WHAT TO DO: Only some lines are wanted: please transcribe exactly those from the one containing "Write lens after" through the end of the data, pictures excluded.

RECORDS TO USE:
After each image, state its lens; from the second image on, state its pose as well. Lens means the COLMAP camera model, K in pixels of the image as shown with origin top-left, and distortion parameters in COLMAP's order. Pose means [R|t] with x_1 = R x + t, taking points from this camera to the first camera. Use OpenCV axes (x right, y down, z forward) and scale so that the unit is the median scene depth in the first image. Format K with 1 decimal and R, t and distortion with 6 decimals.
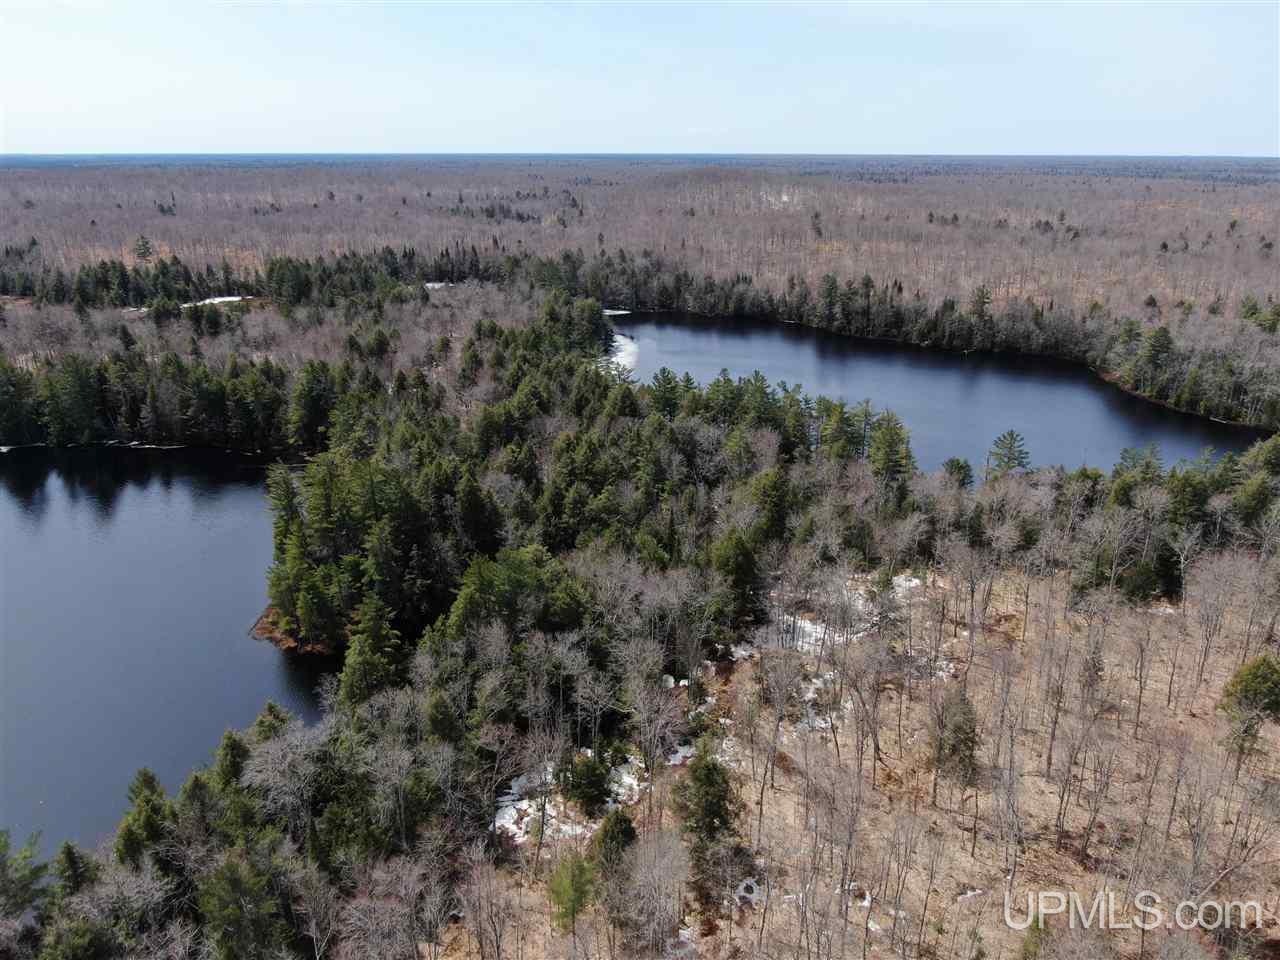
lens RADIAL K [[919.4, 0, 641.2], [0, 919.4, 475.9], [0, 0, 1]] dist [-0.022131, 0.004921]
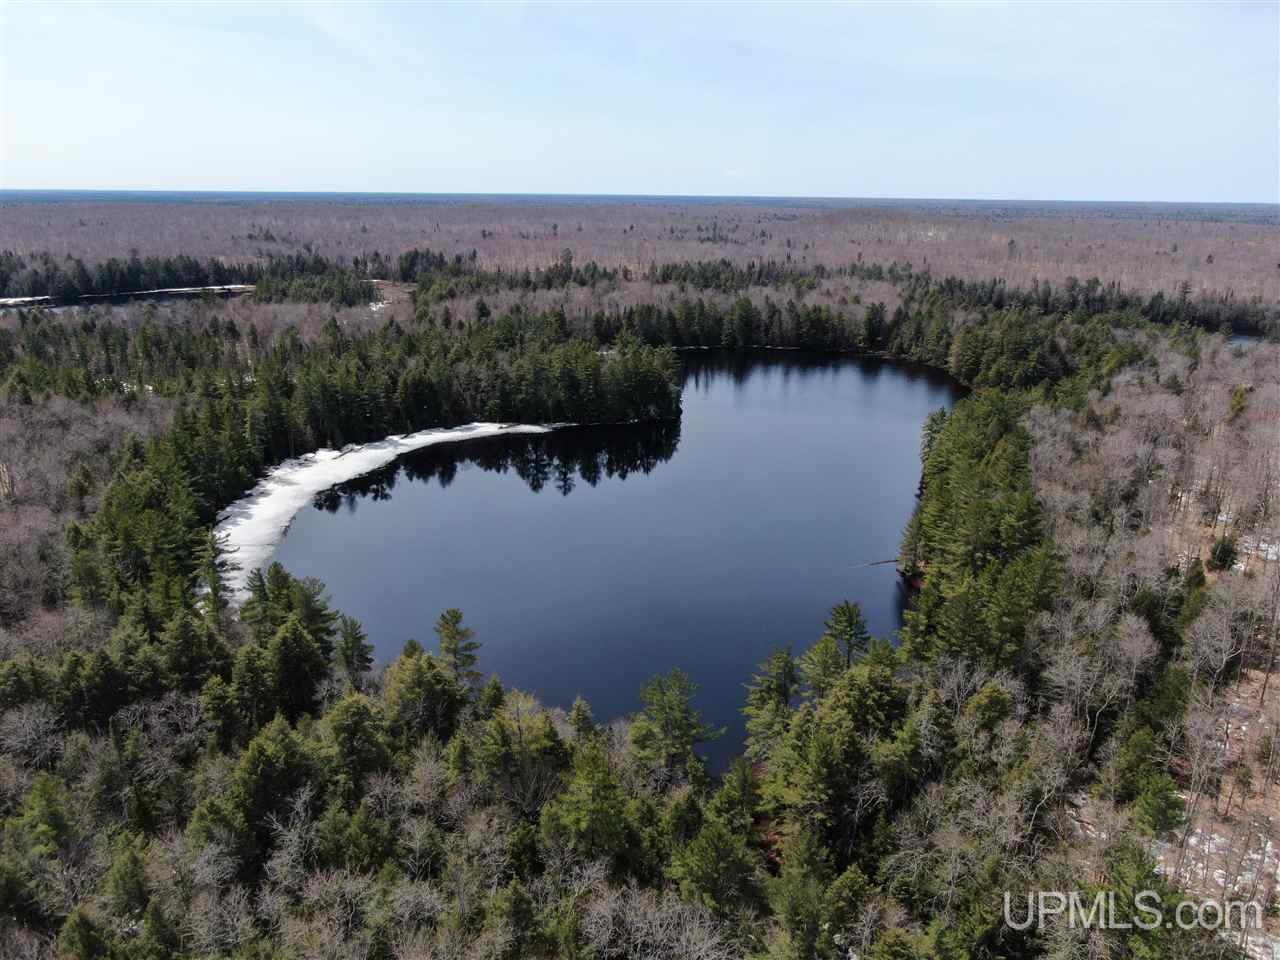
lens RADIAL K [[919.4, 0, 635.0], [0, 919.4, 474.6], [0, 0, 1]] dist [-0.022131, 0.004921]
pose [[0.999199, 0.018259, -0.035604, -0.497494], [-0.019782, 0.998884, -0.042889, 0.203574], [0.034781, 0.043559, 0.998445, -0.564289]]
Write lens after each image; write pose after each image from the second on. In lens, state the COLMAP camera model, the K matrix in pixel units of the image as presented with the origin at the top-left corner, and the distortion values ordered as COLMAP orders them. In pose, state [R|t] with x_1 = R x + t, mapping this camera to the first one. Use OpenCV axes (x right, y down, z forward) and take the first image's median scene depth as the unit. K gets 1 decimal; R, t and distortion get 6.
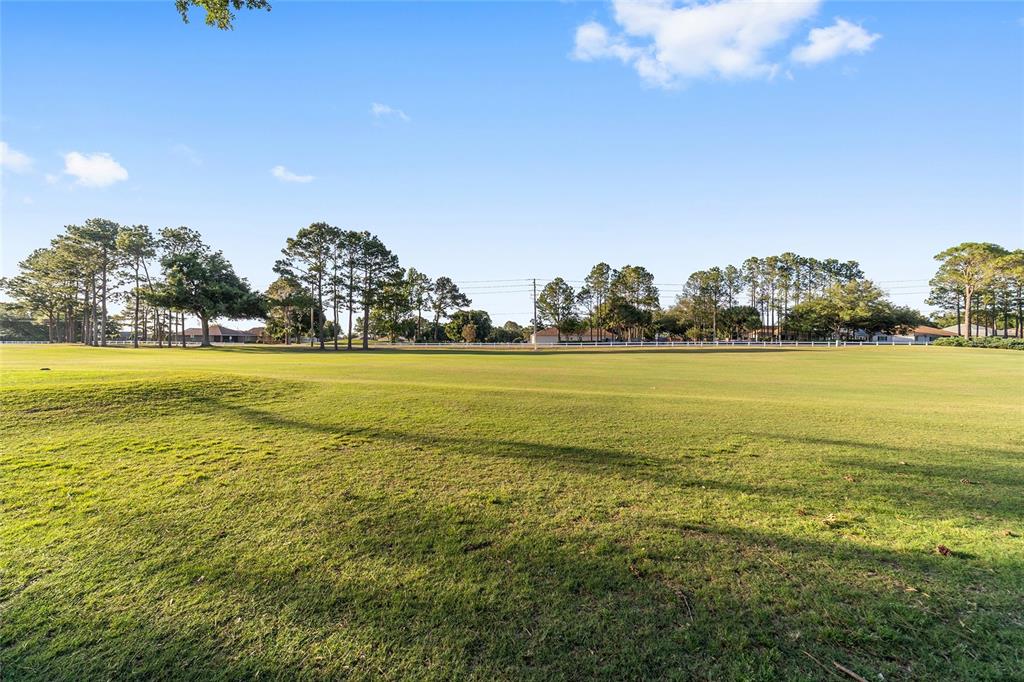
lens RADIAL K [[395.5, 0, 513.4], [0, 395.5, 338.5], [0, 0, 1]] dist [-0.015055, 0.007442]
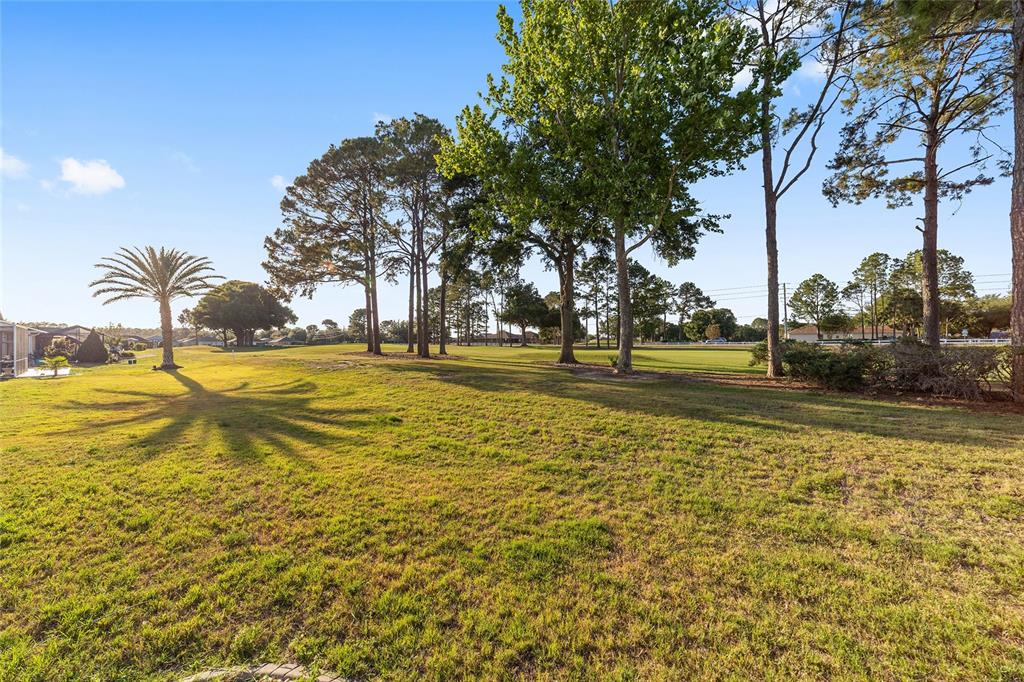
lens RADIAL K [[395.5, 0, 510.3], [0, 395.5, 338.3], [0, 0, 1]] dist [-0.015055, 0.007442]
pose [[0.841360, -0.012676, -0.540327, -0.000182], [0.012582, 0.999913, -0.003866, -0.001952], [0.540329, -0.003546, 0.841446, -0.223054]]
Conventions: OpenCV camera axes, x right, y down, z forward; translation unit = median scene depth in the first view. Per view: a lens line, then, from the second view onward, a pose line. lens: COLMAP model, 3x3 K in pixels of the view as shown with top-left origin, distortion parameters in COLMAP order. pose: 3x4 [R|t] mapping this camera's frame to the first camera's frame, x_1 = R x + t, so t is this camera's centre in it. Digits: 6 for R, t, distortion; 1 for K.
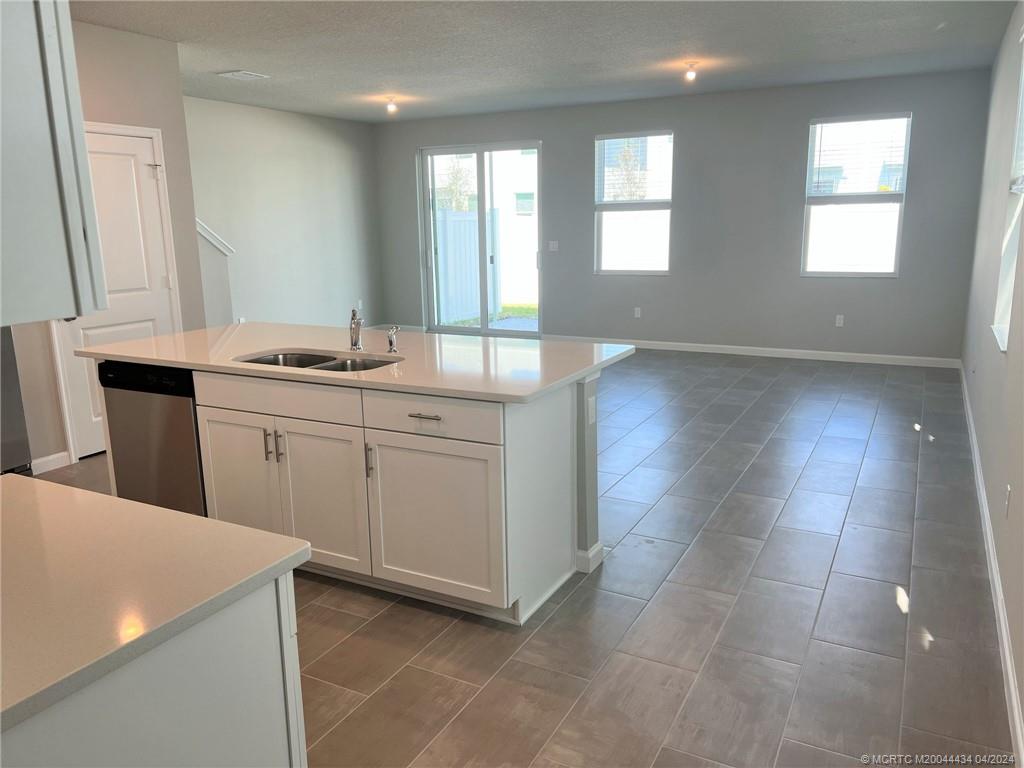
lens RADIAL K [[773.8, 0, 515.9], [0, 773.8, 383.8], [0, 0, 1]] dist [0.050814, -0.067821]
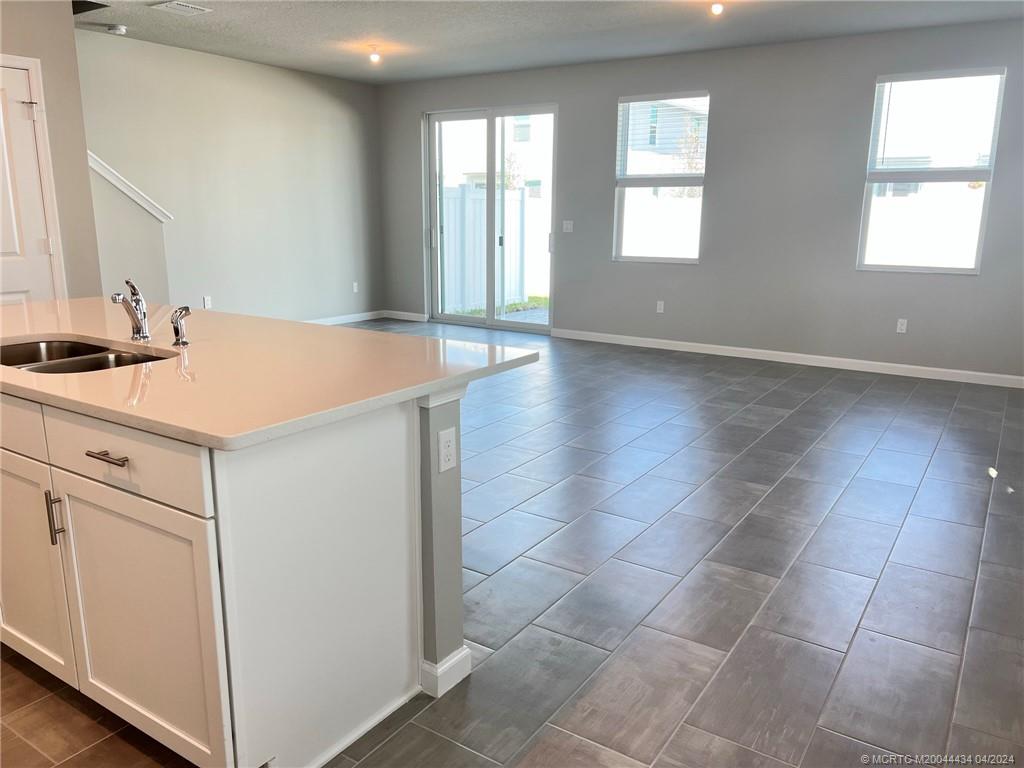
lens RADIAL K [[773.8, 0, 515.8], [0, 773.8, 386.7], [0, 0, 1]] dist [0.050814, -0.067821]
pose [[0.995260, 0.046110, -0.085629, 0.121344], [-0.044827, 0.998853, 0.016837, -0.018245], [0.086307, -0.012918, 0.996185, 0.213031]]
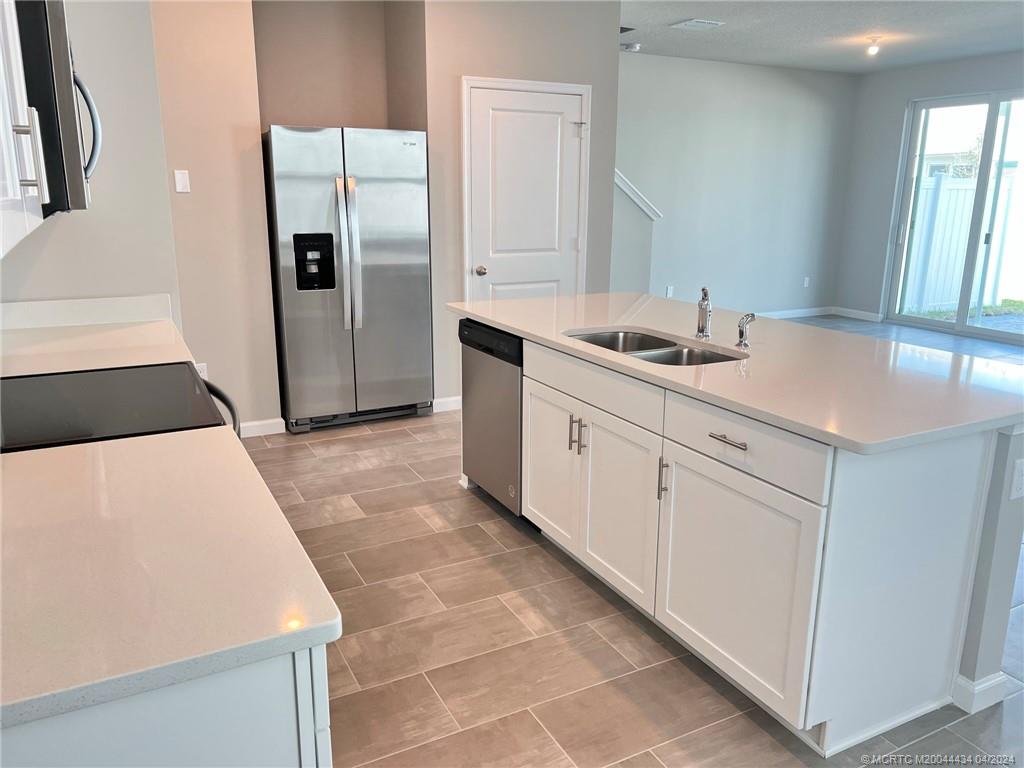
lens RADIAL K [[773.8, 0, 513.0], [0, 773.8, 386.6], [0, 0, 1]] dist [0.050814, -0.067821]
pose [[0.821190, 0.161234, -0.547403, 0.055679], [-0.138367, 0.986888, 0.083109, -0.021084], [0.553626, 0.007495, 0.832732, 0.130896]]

REPLY TO THE EXERCISE:
Write lens after each image; write pose after each image from the second on. In lens, state the COLMAP camera model, the K matrix in pixel units of the image as presented with the origin at the top-left corner, and the distortion values ordered as COLMAP orders them. In pose, state [R|t] with x_1 = R x + t, mapping this camera to the first one. Use OpenCV axes (x right, y down, z forward) and take the first image's median scene depth as the unit. K gets 1 decimal; R, t and distortion get 6.
lens RADIAL K [[395.5, 0, 513.4], [0, 395.5, 338.5], [0, 0, 1]] dist [-0.015055, 0.007442]
lens RADIAL K [[395.5, 0, 510.3], [0, 395.5, 338.3], [0, 0, 1]] dist [-0.015055, 0.007442]
pose [[0.841360, -0.012676, -0.540327, -0.000182], [0.012582, 0.999913, -0.003866, -0.001952], [0.540329, -0.003546, 0.841446, -0.223054]]
Conventions: OpenCV camera axes, x right, y down, z forward; translation unit = median scene depth in the first view. Per view: a lens line, then, from the second view onward, a pose line. lens: COLMAP model, 3x3 K in pixels of the view as shown with top-left origin, distortion parameters in COLMAP order. pose: 3x4 [R|t] mapping this camera's frame to the first camera's frame, x_1 = R x + t, so t is this camera's centre in it. Digits: 6 for R, t, distortion; 1 for K.
lens RADIAL K [[773.8, 0, 515.9], [0, 773.8, 383.8], [0, 0, 1]] dist [0.050814, -0.067821]
lens RADIAL K [[773.8, 0, 515.8], [0, 773.8, 386.7], [0, 0, 1]] dist [0.050814, -0.067821]
pose [[0.995260, 0.046110, -0.085629, 0.121344], [-0.044827, 0.998853, 0.016837, -0.018245], [0.086307, -0.012918, 0.996185, 0.213031]]
lens RADIAL K [[773.8, 0, 513.0], [0, 773.8, 386.6], [0, 0, 1]] dist [0.050814, -0.067821]
pose [[0.821190, 0.161234, -0.547403, 0.055679], [-0.138367, 0.986888, 0.083109, -0.021084], [0.553626, 0.007495, 0.832732, 0.130896]]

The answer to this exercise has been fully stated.